### [Verilen Metin]
Elbette. Zaten başkanlık sistemi konusunu da ancak yeni anayasa çalışmaları kapsamında gündeme getirebilirsiniz.

Bakınız, darbe dönemlerini bir tarafa bıraksak bile 1970-1980 arası ve 1990-2002 arasını ele aldığımızda, tek parçalı hükümet dönemlerinin getirdiği istikrar hemen anlaşılacaktır. 1980’deki darbe öncesinde 10 yılda 12 hükümet kuruldu. 70 sente muhtaç edildik bu dönemde. 2002’de hükümeti devraldığımızda ise kalkınma hızımız yaklaşık eksi 9’du.

Bir de koalisyonların lüzumsuz bakanlıkları vardır. Ortaklar arasında rant paylaşımı. Öyle ki koalisyonun varlığı için gerekli en küçük parti bile bu imkanlardan faydalanmak için “Siz bilirsiniz” resti çekebiliyor. Dolayısıyla demokrasi, azınlığa mahkum edilmiş oluyor.

### [Görev Metni]
Hükümet istikrarını konu alan yukarıdaki metinden, "Bakınız, darbe dönemlerini" sözünden başlayıp "mahkum edilmiş oluyor." sözü de dahil olmak üzere o söze kadar uzanan bölümü olduğu gibi alıntılayın.

### [Veri Kesiti]
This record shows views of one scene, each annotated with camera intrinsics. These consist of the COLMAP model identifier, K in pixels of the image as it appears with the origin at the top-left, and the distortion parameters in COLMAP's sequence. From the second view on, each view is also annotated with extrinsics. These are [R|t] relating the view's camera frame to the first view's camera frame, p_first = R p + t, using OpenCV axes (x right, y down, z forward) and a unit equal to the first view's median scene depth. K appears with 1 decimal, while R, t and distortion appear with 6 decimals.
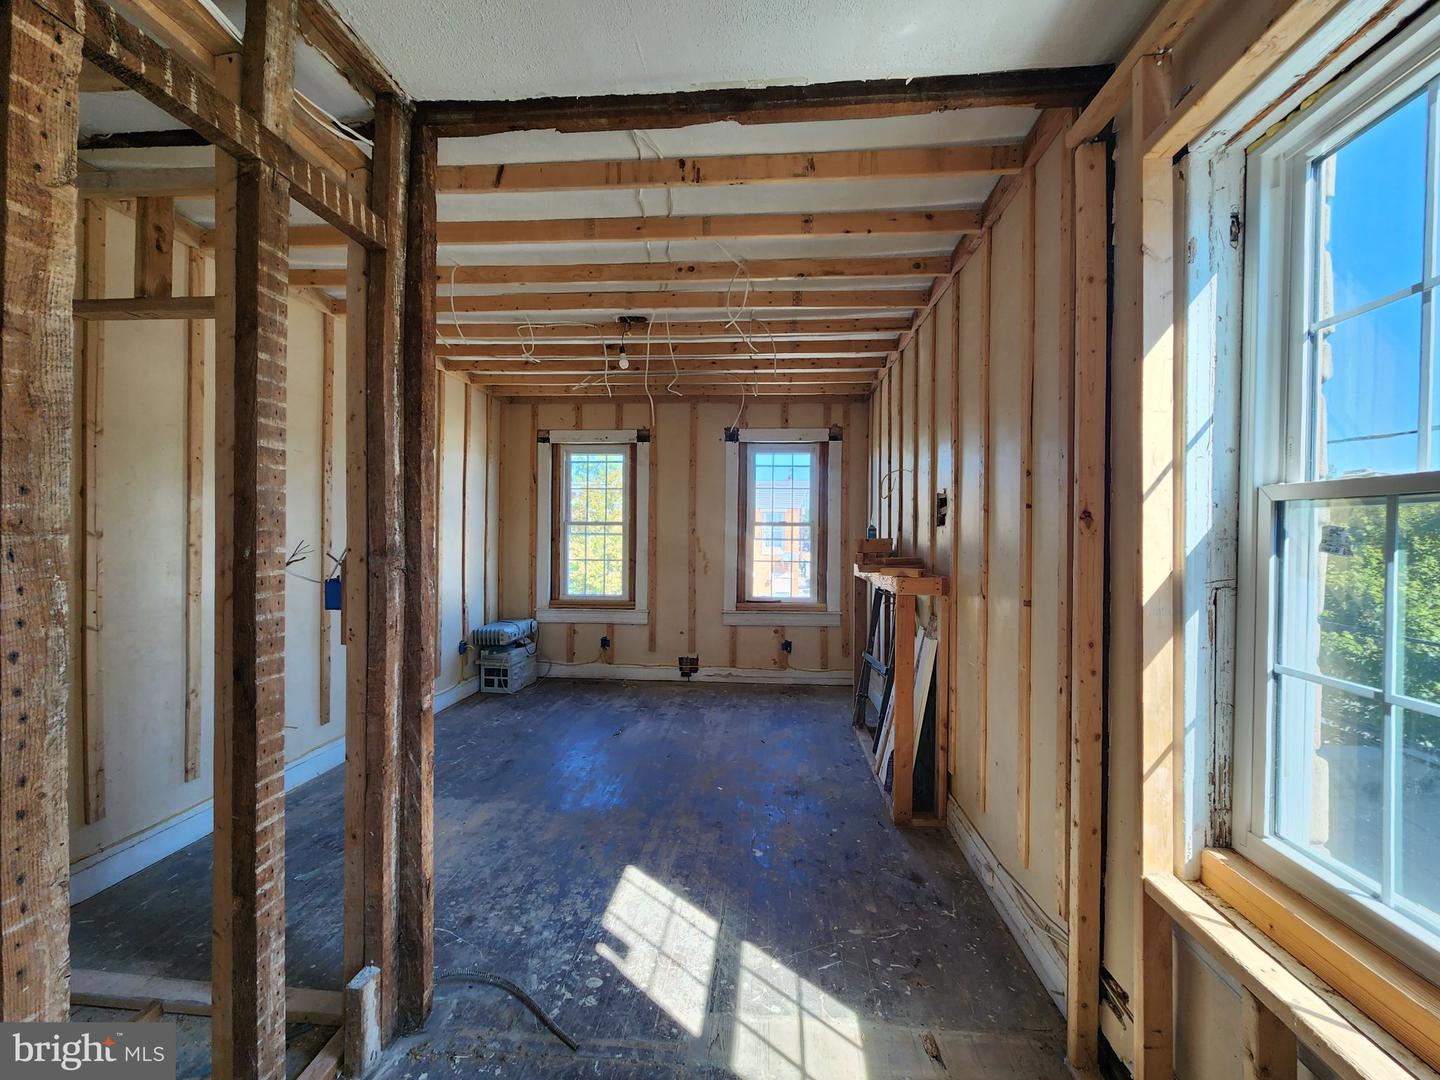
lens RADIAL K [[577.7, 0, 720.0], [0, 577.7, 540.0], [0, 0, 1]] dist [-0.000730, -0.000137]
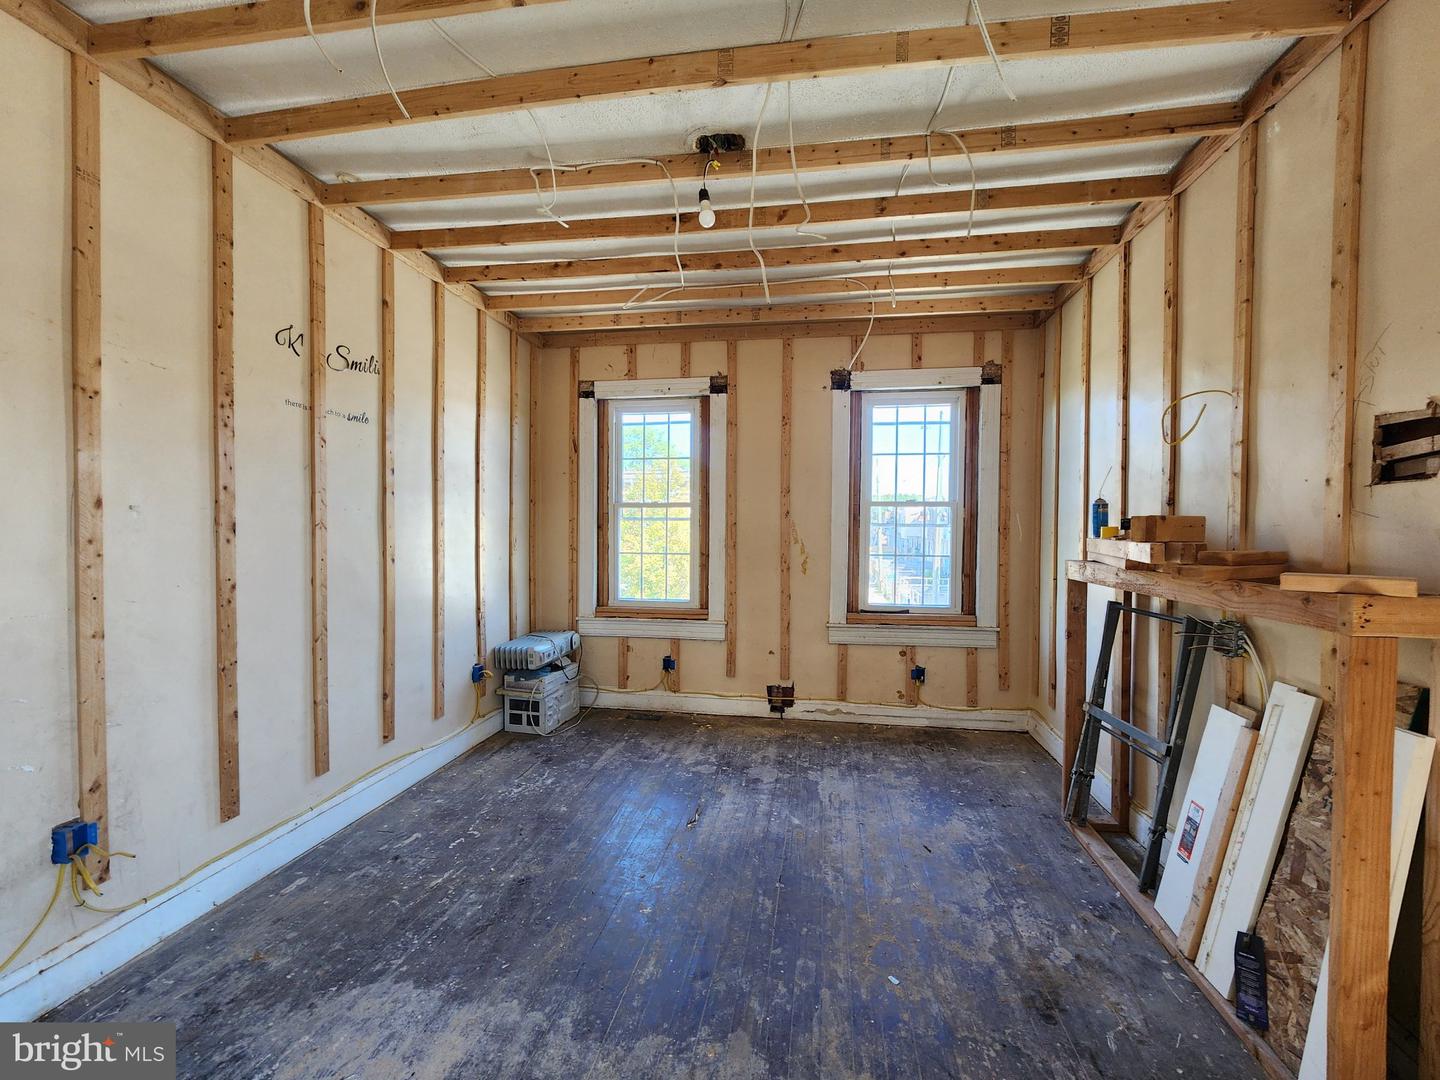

### [Görevin Sonucu]
Bakınız, darbe dönemlerini bir tarafa bıraksak bile 1970-1980 arası ve 1990-2002 arasını ele aldığımızda, tek parçalı hükümet dönemlerinin getirdiği istikrar hemen anlaşılacaktır. 1980’deki darbe öncesinde 10 yılda 12 hükümet kuruldu. 70 sente muhtaç edildik bu dönemde. 2002’de hükümeti devraldığımızda ise kalkınma hızımız yaklaşık eksi 9’du.

Bir de koalisyonların lüzumsuz bakanlıkları vardır. Ortaklar arasında rant paylaşımı. Öyle ki koalisyonun varlığı için gerekli en küçük parti bile bu imkanlardan faydalanmak için “Siz bilirsiniz” resti çekebiliyor. Dolayısıyla demokrasi, azınlığa mahkum edilmiş oluyor.